Where the listing below reaches the line containing "Visto de otro", start writing out lines exactly, and stop once the line containing "general, los nuevos" has been written.

EXERCISE DATA below:

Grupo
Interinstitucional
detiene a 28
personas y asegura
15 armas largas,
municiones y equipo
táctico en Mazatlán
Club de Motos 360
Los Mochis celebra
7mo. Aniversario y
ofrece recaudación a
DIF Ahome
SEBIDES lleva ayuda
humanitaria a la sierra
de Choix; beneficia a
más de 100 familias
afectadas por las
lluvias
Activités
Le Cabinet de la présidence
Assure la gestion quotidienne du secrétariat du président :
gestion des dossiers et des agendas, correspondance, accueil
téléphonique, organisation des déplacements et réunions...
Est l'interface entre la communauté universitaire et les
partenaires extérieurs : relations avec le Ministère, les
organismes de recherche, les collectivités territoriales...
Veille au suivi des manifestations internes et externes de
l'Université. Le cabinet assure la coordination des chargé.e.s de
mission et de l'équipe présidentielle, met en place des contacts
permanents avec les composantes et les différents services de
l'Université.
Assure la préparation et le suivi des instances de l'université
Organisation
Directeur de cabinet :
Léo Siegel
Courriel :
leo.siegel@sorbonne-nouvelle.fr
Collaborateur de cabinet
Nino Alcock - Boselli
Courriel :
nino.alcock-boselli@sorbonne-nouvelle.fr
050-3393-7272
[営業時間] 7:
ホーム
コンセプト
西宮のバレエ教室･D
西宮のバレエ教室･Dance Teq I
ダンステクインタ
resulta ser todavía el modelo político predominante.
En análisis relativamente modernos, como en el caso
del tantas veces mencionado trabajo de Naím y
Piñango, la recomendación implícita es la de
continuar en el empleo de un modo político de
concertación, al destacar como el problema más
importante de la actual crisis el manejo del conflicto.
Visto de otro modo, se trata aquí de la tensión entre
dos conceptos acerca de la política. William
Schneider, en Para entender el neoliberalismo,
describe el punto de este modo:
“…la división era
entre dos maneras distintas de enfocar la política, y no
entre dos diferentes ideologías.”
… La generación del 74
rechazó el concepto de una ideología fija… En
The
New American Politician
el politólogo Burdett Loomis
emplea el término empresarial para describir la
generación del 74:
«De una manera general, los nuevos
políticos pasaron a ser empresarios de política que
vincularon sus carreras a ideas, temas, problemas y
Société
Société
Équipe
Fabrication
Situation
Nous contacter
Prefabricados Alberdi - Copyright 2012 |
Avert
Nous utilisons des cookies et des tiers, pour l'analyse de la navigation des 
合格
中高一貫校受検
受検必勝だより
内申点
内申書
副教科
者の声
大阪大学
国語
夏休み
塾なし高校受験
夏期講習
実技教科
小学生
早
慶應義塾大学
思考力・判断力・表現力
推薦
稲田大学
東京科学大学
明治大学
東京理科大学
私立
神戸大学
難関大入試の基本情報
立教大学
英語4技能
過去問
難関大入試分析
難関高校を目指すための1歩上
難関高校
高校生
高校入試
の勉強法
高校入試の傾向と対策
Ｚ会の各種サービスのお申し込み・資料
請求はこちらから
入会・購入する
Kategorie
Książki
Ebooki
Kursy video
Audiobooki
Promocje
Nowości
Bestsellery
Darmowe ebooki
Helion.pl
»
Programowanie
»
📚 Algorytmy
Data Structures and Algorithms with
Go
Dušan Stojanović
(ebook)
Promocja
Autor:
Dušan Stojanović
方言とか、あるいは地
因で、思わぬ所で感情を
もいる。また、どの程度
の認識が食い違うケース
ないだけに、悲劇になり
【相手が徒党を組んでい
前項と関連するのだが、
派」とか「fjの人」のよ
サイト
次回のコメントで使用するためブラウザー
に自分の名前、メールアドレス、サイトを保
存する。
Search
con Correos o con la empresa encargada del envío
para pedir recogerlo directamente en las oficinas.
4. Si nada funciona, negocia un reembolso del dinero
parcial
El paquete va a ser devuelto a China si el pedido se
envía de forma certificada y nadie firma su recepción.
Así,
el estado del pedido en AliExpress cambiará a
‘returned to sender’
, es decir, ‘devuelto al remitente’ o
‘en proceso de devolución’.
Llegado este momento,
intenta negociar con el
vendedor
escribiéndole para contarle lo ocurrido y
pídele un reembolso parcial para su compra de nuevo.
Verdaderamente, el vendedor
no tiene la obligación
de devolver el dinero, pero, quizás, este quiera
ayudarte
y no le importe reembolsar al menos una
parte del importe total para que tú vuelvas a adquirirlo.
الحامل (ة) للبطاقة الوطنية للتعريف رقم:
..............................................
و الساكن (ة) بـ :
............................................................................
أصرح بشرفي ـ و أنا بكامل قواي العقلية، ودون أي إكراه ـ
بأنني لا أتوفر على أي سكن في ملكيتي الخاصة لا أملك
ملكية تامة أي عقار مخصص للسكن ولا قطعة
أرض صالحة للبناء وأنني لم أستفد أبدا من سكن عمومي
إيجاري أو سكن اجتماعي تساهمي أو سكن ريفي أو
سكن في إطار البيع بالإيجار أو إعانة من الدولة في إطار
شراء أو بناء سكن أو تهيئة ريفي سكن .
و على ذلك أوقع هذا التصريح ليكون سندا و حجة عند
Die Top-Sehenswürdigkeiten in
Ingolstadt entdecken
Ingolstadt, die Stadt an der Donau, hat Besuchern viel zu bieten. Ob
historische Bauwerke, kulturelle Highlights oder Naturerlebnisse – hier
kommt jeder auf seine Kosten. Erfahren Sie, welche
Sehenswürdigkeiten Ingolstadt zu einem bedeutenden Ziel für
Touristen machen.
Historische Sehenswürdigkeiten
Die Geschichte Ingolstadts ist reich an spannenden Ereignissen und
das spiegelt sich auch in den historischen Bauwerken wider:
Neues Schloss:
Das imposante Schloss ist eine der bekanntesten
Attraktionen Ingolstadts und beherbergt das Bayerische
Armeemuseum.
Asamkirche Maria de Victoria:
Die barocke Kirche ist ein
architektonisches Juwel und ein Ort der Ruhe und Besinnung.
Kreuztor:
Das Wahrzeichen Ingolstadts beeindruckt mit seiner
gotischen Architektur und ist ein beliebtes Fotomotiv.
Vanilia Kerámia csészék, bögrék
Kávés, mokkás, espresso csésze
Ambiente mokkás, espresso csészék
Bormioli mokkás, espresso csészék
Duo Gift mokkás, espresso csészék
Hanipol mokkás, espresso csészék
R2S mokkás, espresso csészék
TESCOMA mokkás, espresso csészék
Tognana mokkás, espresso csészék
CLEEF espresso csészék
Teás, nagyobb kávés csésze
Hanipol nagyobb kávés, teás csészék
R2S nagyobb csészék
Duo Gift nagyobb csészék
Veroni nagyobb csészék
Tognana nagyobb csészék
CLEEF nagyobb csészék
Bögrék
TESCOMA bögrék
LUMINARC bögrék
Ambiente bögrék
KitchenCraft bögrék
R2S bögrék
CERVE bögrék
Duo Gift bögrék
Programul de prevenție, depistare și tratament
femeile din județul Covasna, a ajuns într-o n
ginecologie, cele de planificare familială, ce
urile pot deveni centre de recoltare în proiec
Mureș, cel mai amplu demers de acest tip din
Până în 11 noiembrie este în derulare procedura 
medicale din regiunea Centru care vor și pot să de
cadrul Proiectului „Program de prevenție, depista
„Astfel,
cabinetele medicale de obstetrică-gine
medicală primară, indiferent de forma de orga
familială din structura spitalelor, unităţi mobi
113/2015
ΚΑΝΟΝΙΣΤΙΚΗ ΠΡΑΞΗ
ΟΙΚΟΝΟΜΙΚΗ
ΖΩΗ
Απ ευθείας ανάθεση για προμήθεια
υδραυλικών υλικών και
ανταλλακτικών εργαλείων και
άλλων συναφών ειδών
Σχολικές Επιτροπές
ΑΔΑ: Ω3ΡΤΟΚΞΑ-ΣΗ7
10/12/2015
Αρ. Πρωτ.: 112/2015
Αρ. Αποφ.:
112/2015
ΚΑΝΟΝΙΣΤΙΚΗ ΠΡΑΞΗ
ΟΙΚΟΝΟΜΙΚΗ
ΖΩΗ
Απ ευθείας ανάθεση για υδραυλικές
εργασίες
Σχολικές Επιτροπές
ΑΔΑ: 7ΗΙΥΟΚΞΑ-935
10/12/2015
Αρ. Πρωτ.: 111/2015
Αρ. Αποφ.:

End of EXERCISE DATA.

__EXPECTED OUTPUT__.
Visto de otro modo, se trata aquí de la tensión entre
dos conceptos acerca de la política. William
Schneider, en Para entender el neoliberalismo,
describe el punto de este modo:
“…la división era
entre dos maneras distintas de enfocar la política, y no
entre dos diferentes ideologías.”
… La generación del 74
rechazó el concepto de una ideología fija… En
The
New American Politician
el politólogo Burdett Loomis
emplea el término empresarial para describir la
generación del 74:
«De una manera general, los nuevos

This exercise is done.